§ PARTS OF THE EXERCISE:
1) Decide whether each statement agrees with the article below on moving from legacy to modern manufacturing systems, answering yes or no and quoting the words of the article that settle it.
(a) The recommended audit should include the people who interact with the systems.
(b) The article calls the move away from legacy systems merely an upgrade.
(c) Vulnerability to cyber threats is named as a risk of current systems.
2) Answer these questions from the article below on moving from legacy to modern manufacturing systems.
(a) What does the article call the cornerstone of any successful digital upgrade?
(b) Under "Workflow Efficiency," what should you look for?
(c) What is the first item on the evaluation checklist?
3) Extend the article below on moving from legacy to modern manufacturing systems, picking up after the last line shown.

§ SUPPLIED PASSAGE:
In this article, we aim to guide manufacturers who recognize the importance of this transition. We delve into the complexity of evaluating current systems, setting precise objectives, and embracing the opportunities of modern technologies available.

From Legacy to Leading-edge: Navigating the Shift to Modern Manufacturing Systems
From Legacy to Leading-edge: Navigating the Shift to Modern Manufacturing Systems

Article from | Elisa IndustrIQ

In manufacturing, legacy systems often represent a barrier to progress. These system infrastructures, once the backbone of industrial operations, now fall behind amidst a digital transformation that demands agility, efficiency, and connectivity. The transition from such legacy systems to modern manufacturing software solutions is not merely an upgrade; it is a necessary change to remain competitive and relevant in a rapidly changing market.

In this article, we aim to guide manufacturers who recognise the importance of this transition. We delve into the complexity of evaluating current systems, setting precise objectives, and embracing the opportunities of modern technologies available. Our goal is to provide an initial roadmap that navigates this transformation and showcases you can start your digitalisation journey with the profound advantages that await on the other side



Before initiating any transformation project, it is key to understand the starting point. A thorough and honest assessment of your current systems is the cornerstone of any successful digital upgrade. This initial stage is about identifying the current state of your existing infrastructure, covering not just the strengths and limitations but also any potential that could be harnessed with new technologies.

Begin with a careful audit of your current systems. This should encompass hardware, software, processes, and the human elements that interact with them.

Consider the following:

  1. System Capabilities: Evaluate if your current systems can meet the demands of modern manufacturing practices. Are they flexible, scalable, and integrable with new technologies?
  2. Workflow Efficiency: Analyse the workflows that your legacy systems support. Look for bottlenecks, redundancies, or any processes that could be streamlined.
  3. Data Utilisation: Assess how data is collected, stored, and utilised. Is valuable data being siloed or underutilised due to system limitations?

With the audit data in hand, pinpoint the gaps and inefficiencies that are costing your business time and money. This could range from slow response times and frequent system downtimes to an inability to support remote monitoring or real-time analytics. Furthermore, consider the risks associated with your current systems. This includes vulnerability to cyber threats, compliance issues, and the potential for costly breakdowns or failures.

shift modern manufacturing solutions
To aid in this evaluation, develop a checklist that covers:
  • Hardware age and performance levels.

§ INFORMATION PROVIDED:
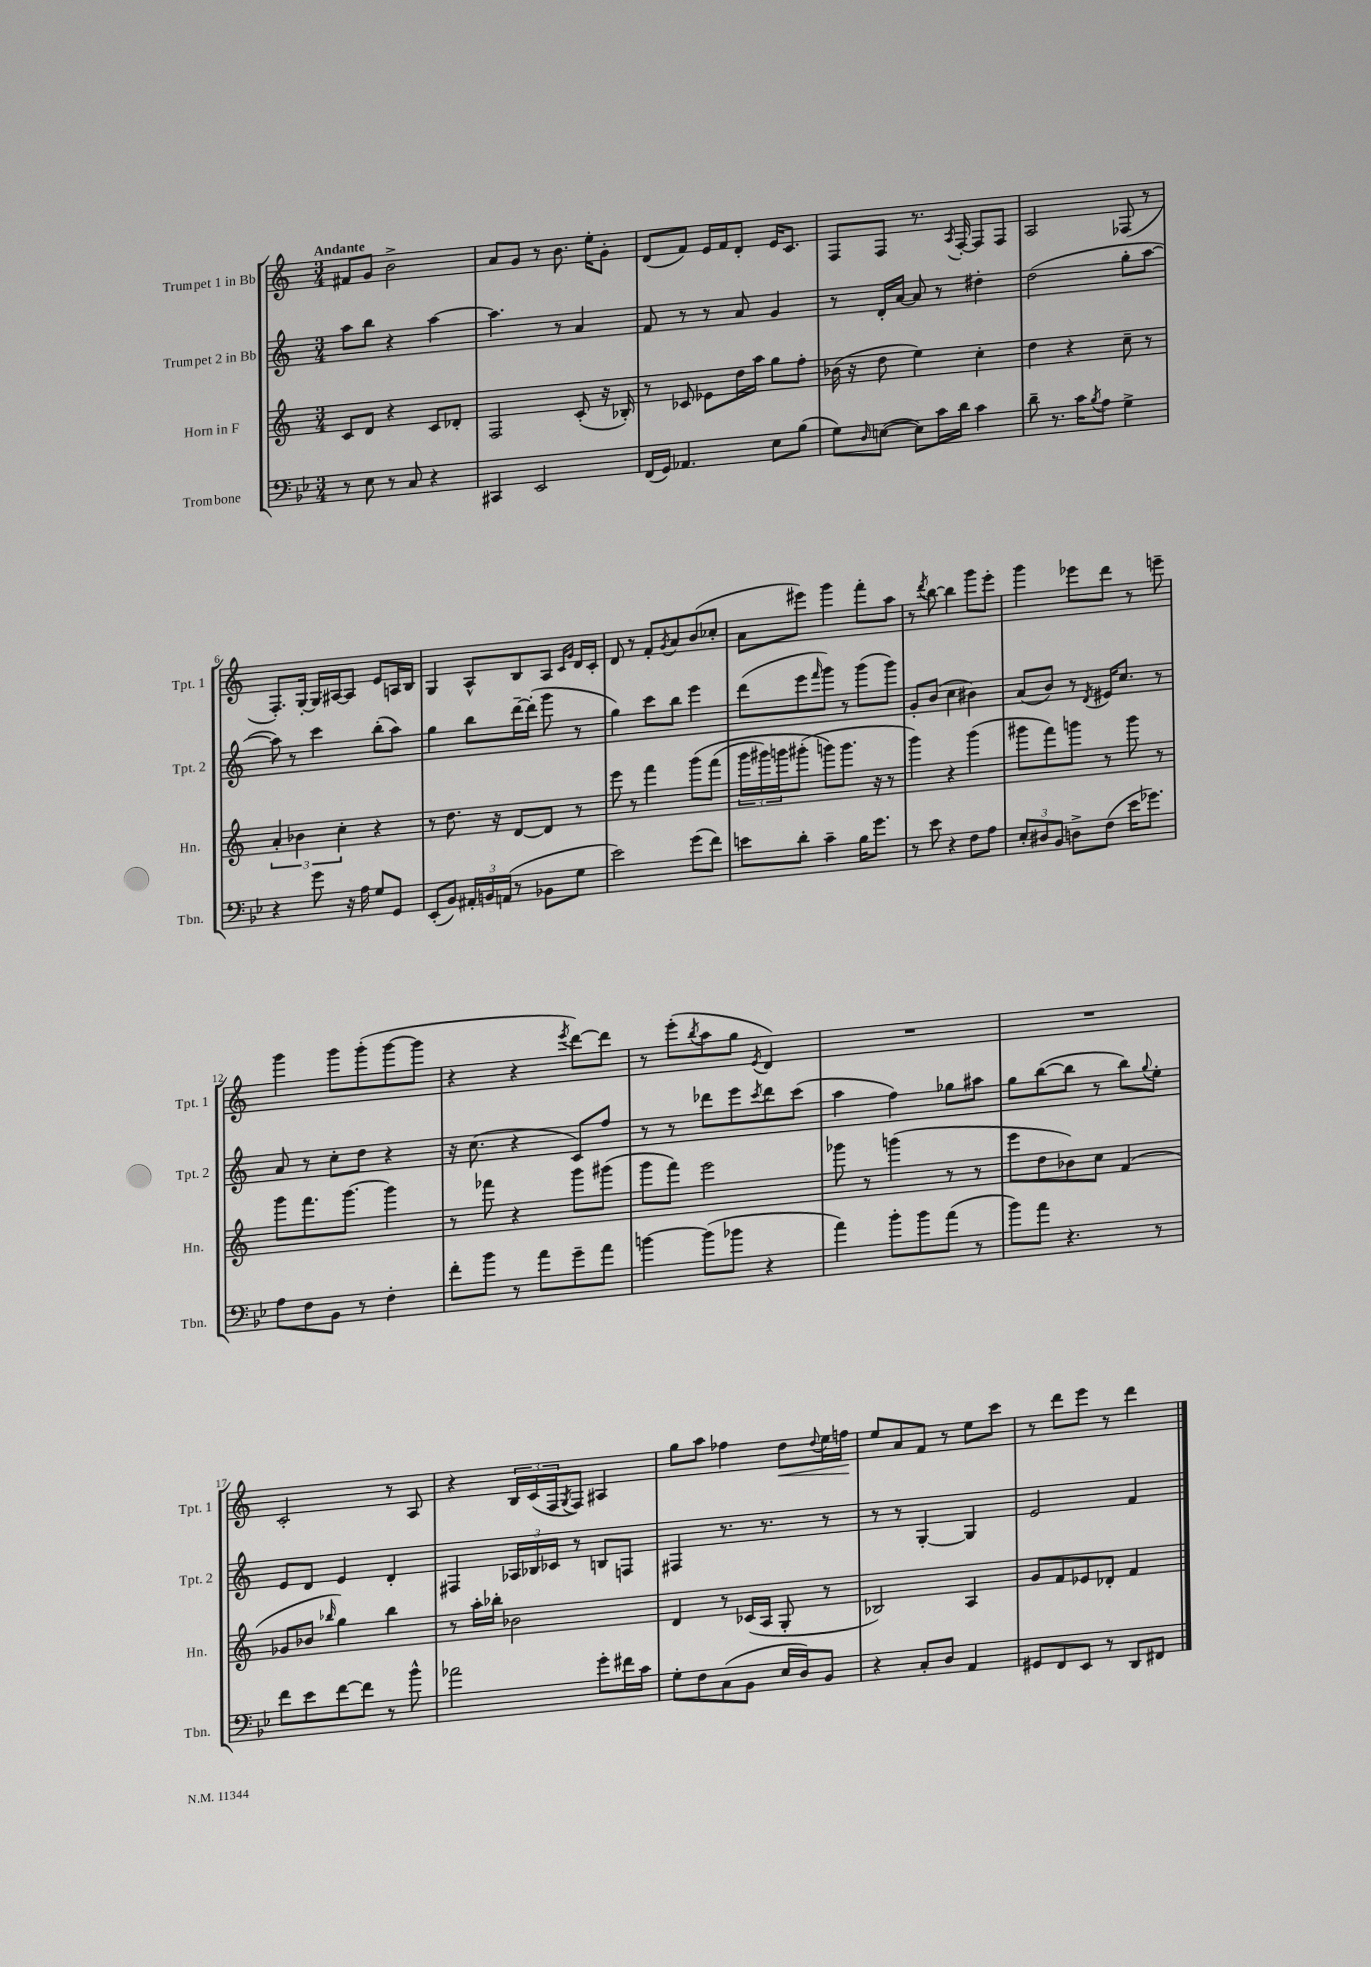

**kern	**kern	**kern	**kern	**dynam
*part4	*part3	*part2	*part1	*part1
*staff4	*staff3	*staff2	*staff1	*staff1
*I"Trombone	*I"Horn in F	*I"Trumpet 2 in Bb	*I"Trumpet 1 in Bb	*
*I'Tbn.	*I'Hn.	*I'Tpt. 2	*I'Tpt. 1	*
*clefF4	*clefG2	*clefG2	*clefG2	*
*k[b-e-]	*k[]	*k[]	*k[]	*
*M3/4	*M3/4	*M3/4	*M3/4	*
=1	=1	=1	=1	=1
!	!	!	!LO:TX:a:B:t=Andante	!
8r	8c/L	8aa\L	8f#X/L	.
8E-\	8d/J	8bb\J	8g/J	.
8r	4r	4r	2b^\	.
8C/	.	.	.	.
4r	8c/L	[4aa\	.	.
.	8d-X'/J	.	.	.
=2	=2	=2	=2	=2
4CC#X/	2F/	4.aa\]	8a/L	.
.	.	.	8g/J	.
2EE-/	.	.	8r	.
.	.	8r	8.b\	.
.	(8c'/	4a/	.	.
.	.	.	16ee'\KL	.
.	16r	.	8g'\J	.
.	16B-X'/)	.	.	.
=3	=3	=3	=3	=3
(16FF/LL	8r	8f/	(8d/L	.
16GG/JJ)	.	.	.	.
4.AA-X/	8c-X/	8r	8f/J)	.
.	8e-X\L	8r	16e/LL	.
.	.	.	16f/J	.
.	16dd\L	8a/	8d'/J	.
.	16aa\JJ	.	.	.
8E-\L	8gg\L	4g/	16e/KL	.
.	.	.	8.c/J	.
(8B-\J	8ff'\J	.	.	.
=4	=4	=4	=4	=4
8G\L)	(16b-X\	8r	8F/L	.
.	16r	.	.	.
16qqD/	.	.	.	.
([8En\J	8dd\	16d'/LL	8F/J	.
.	.	[16a/JJ	.	.
8E\L])	4ee\)	8a/]	8.r	.
16c\L	.	8r	.	.
.	.	.	8qA/	.
16d\JJ	.	.	[16F'/	.
4c\	4cc'\	4dd#X'\	8F/L]	.
.	.	.	8F/J	.
=5	=5	=5	=5	=5
8d~\	4dd\	(2dd\	2A/	.
8.r	.	.	.	.
.	4r	.	.	.
16c\KL	.	.	.	.
8qB-/	.	.	.	.
8A\J	.	.	.	.
4G^\	8cc~\	8gg'\L	(8F-X/	.
.	8r	[8aa\J	8r	.
!!LO:LB:g=z
=6	=6	=6	=6	=6
4r	6a'/	8aa\])	8.F'/L)	.
.	.	8r	.	.
.	6b-X\	.	.	.
.	.	.	[16G'/Jk	.
8g\	.	4ccc\	16G/LL]	.
.	.	.	[16A#X/J	.
.	6cc'\	.	.	.
16r	.	.	8A#/J]	.
16A\	.	.	.	.
8G/L	4r	(8bb'\L	8e/L	.
8GG/J	.	8aa\J)	16An/L	.
.	.	.	16B/JJ	.
=7	=7	=7	=7	=7
(8EE-'/L	8r	4gg\	4G/	.
8BB-/J)	8.dd\	.	.	.
24AA#X'/LL	.	8bb\L	8A^^/L	.
24BBn/	.	.	.	.
.	16r	.	.	.
(24AAn/JJ	.	.	.	.
8r	[8d/L	[16ddd~\L	8B/	.
.	.	(16ddd'\JJ]	.	.
8BB-X\L	8d/J]	8ggg\	8A/J	.
.	.	.	16qqc/LL	.
.	.	.	16qqg/JJ	.
8G\J	8r	8r	16d/LL	.
.	.	.	16c'/JJ	.
=8	=8	=8	=8	=8
2e-\)	8eee\	4gg\)	8d/	.
.	8r	.	8r	.
.	4fff\	8ccc\L	8f'/L	.
.	.	.	8qg/	.
.	.	8bb\J	8a/	.
(8g\L	(8ggg\L	4eee\	(8b/	.
8f\J)	(8fff\J	.	8cc-X'/J	.
=9	=9	=9	=9	=9
8en\L	24ggg\LL	(8ddd\L	8a\L	.
.	24ggg#X\)	.	.	.
.	24gggn\J	.	.	.
8d'\J	(8ggg#X'\J	8eee\	8eee#X\J)	.
.	.	16qqfff/	.	.
4c~\	8gggn\L)	8ggg\J)	4ggg\	.
.	8.ggg\J	8r	.	.
16B-\KL	.	(8ggg\L	8fff'\L	.
8.g\J	16r	.	.	.
.	8r	8ggg\J)	8aa\J	.
=10	=10	=10	=10	=10
8r	4ggg\)	8g'/L	8r	.
.	.	.	8qddd/	.
8e-\	.	(8b/J	[8bb\	.
4r	4r	4cc\	4bb\]	.
8F\L	(4ggg\	4b#X\)	8ggg\L	.
8A\J	.	.	8eee'\J	.
=11	=11	=11	=11	=11
12E-'/L	8ggg#X\L	(8a/L	4ggg\	.
12D#X/	.	.	.	.
.	8fff\)	8b/J)	.	.
12BB-/J	.	.	.	.
8Dn^\L	8gggn\J	8r	8eee-X\L	.
.	.	8qd/	.	.
(8F\J	8r	16e#X/KL	8ddd\J	.
.	.	8.cc/J	.	.
16e-\KL	8ggg\	.	8r	.
8.g-X\J)	.	.	.	.
.	8r	8r	8eeen~\	.
!!LO:LB:g=z
=12	=12	=12	=12	=12
8A\L	8ggg\L	8a/	4ggg\	.
8F\	8.fff\	8r	.	.
8BB-\J	.	8cc'\L	8ggg\L	.
.	[8.ggg\J	.	.	.
8r	.	8dd\J	(8ggg'\	.
4F'\	4ggg\]	4r	[8ggg\	.
.	.	.	8ggg\J]	.
=13	=13	=13	=13	=13
8f'\L	8r	16r	4r	.
.	.	(8.cc\	.	.
8b-\J	8fff-X\	.	.	.
8r	4r	4r	4r	.
8a\L	.	.	.	.
.	.	.	8qeee/	.
8g~\	8ggg\L	8c/L)	[8ddd\L)	.
8a\J	(8ggg#X\J	8ff/J	8ddd\J]	.
=14	=14	=14	=14	=14
[4bn\	8ggg\L	8r	8r	.
.	8fff\J)	8r	(8eee'\L	.
.	.	.	8qbb/	.
(8b\L]	2eee\	8ddd-X\L	8aa\	.
8b-X\J	.	8eee\	8gg\J	.
.	.	8qccc/	8qe/	.
4r	.	8ddd-\	4d/)	.
.	.	(8ccc\J	.	.
=15	=15	=15	=15	=15
4a\)	8ggg-X\	4aa\	2.r	.
.	8r	.	.	.
8b-'\L	(4gggn\	4ff\)	.	.
8b-\	.	.	.	.
(8a\J	8r	8gg-X\L	.	.
8r	8r	8aa#X\J	.	.
=16	=16	=16	=16	=16
8b-\L)	8eee\L	8gg\L	2.r	.
8a\J	8dd\	([8bb\	.	.
4.r	8b-X\)	8bb\J]	.	.
.	8cc\J	8r	.	.
.	(4f/	8bb\L)	.	.
.	.	8qqgg/	.	.
8r	.	8ee'\J	.	.
!!LO:LB:g=z
=17	=17	=17	=17	=17
8f\L	8g-X/L	8e/L	2c'/	.
8e-\	8b-X/J	8d/J	.	.
.	16qqbb-X/	.	.	.
[8f\	4gg\)	4e/	.	.
8f\J]	.	.	.	.
8r	4bb-\	4d'/	8r	.
8b-^^\	.	.	8A/	.
=18	=18	=18	=18	=18
2a-X\	8r	4F#X/	4r	.
.	16aa'\LL	.	.	.
.	16bb-X'\JJ	.	.	.
.	2b-X\	24A-X/LL	24B/LL	.
.	.	24B-X/	(24c/	.
.	.	24c-X/JJ	24F/J	.
.	.	.	8qG/	.
.	.	8r	8F/J)	.
8g'\L	.	8Bn/L	4A#X/	.
16f#X\L	.	8Fn/J	.	.
16c\JJ	.	.	.	.
=19	=19	=19	=19	=19
8G'\L	4d/	4F#X/	8gg\L	.
8F\	.	.	8aa\J	.
(8C\	8r	8.r	4ff-X\	.
8BB-\J	(16c-X/LL	.	.	.
.	16A/JJ	8.r	.	.
!	!	!	!	!LO:HP:b
16E-/LL	8G'/	.	8dd\L	<
16D/J)	.	.	.	.
.	.	.	8qqdd/	.
8BB-/J	8r	8r	16ee\L	.
.	.	.	16ffn\JJ	.
.	.	.	.	[
=20	=20	=20	=20	=20
4r	2B-X/)	8r	8ee/L	.
.	.	8r	8a/	.
8C'/L	.	[4G'/	8f/J	.
8D/J	.	.	8r	.
4AA/	4A/	4G/]	8ee\L	.
.	.	.	8ccc\J	.
=21	=21	=21	=21	=21
8GG#X/L	8g/L	2e/	8r	.
8FF/	8f/	.	8ddd\L	.
8EE-/J	8e-X/	.	8eee\J	.
8r	8d-X'/J	.	8r	.
8DD/L	4f/	4f/	4ddd\	.
8FF#X/J	.	.	.	.
==	==	==	==	==
*-	*-	*-	*-	*-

§ RESULTS IN ORDER:
1)
(a) Yes: "This should encompass hardware, software, processes, and the human elements that interact with them."
(b) No: "is not merely an upgrade; it is a necessary change to remain competitive and relevant in a rapidly changing market."
(c) Yes: "This includes vulnerability to cyber threats, compliance issues, and the potential for costly breakdowns or failures."

2)
(a) A thorough and honest assessment of your current systems.
(b) Bottlenecks, redundancies, or any processes that could be streamlined.
(c) Hardware age and performance levels.

3)
  •  Software updates and support – are they still receiving updates from the vendor?
  • Integration capabilities with other systems and potential for future integrations.
  • User feedback on system performance and usability.
  • Support and maintenance costs.

By the end of this assessment, you should have a good indication of where your current systems stand and a vision of what you need from modern manufacturing systems. This clarity is crucial as it sets the stage for the next steps: defining your objectives and exploring the possibilities that modern technology offers.



Transitioning to a new tailored manufacturing system is not merely a task to be checked off; it is a strategic move that should be aligned with your broader business objectives. Setting clear, achievable goals is essential to ensure that the transition delivers tangible benefits and drives your business forward.
Your objectives for a new system should resonate with your long-term business goals. Whether it is to increase efficiency, reduce costs, or enhance product quality, each goal should be specific and measurable. For instance, rather than a vague aim to ‘improve production’, set a target to ‘reduce production cycle times by 20% within the next two years’. Consider not only your current needs but also anticipate future industry trends and business growth. The chosen system should be scalable, flexible, and adaptable to future technologies such as the Internet of Things (IoT), Artificial Intelligence (AI), and whatever the next wave of innovation may bring.
Engage with all levels of your organisation, from the shop floor to the boardroom, to gather insights and build consensus around the objectives. This collaborative approach not only enriches the planning process with diverse perspectives but also fosters a sense of ownership and eases the change management process.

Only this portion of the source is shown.